Records from a collection:
★ ★ ★ ★
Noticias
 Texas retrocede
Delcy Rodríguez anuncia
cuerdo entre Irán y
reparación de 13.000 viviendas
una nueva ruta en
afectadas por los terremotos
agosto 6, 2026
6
★ ★ ★ ★
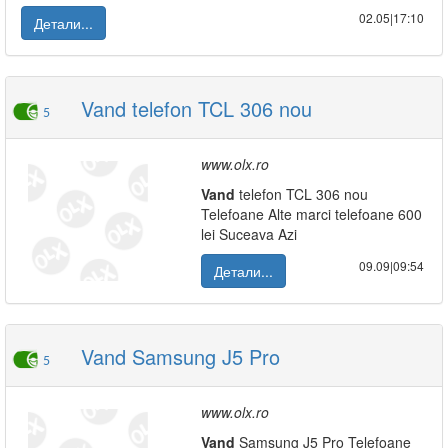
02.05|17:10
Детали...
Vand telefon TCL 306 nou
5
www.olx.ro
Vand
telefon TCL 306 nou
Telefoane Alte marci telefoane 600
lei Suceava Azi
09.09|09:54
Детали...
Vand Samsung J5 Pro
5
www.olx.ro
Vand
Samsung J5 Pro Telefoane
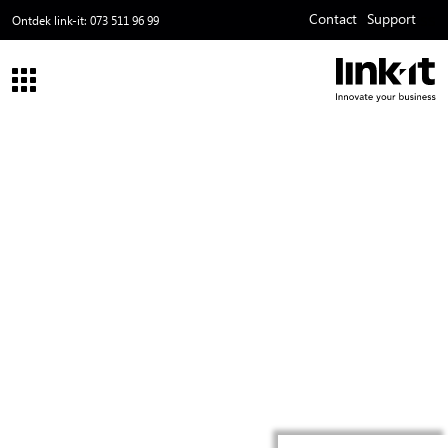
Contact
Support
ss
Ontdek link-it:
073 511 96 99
★ ★ ★ ★
Each line of the entries holding the string "Telefoane" should be found and copied.

Problem solution -
Telefoane Alte marci telefoane 600
Samsung J5 Pro Telefoane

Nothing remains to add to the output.